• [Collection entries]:

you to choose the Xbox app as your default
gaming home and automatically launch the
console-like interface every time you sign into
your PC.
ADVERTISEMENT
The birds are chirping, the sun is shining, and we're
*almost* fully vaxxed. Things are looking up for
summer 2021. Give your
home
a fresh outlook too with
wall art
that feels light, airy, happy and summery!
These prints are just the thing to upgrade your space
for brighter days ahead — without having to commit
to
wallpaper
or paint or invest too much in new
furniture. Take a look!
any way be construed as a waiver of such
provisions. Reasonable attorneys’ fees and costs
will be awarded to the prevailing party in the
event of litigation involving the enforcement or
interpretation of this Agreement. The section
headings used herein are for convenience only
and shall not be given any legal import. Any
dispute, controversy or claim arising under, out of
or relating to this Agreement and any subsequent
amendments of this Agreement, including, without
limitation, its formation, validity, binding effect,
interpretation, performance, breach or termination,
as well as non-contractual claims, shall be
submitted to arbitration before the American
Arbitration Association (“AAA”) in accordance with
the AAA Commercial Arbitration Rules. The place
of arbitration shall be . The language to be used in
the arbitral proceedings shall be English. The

• [WHAT IS EXPECTED]: Give back, exactly as written, the stretch from the line with "will be awarded" through the line with "and shall not be given any legal import. Any", and no other lines from the records above.

• [RESULT OF THIS TASK]:
will be awarded to the prevailing party in the
event of litigation involving the enforcement or
interpretation of this Agreement. The section
headings used herein are for convenience only
and shall not be given any legal import. Any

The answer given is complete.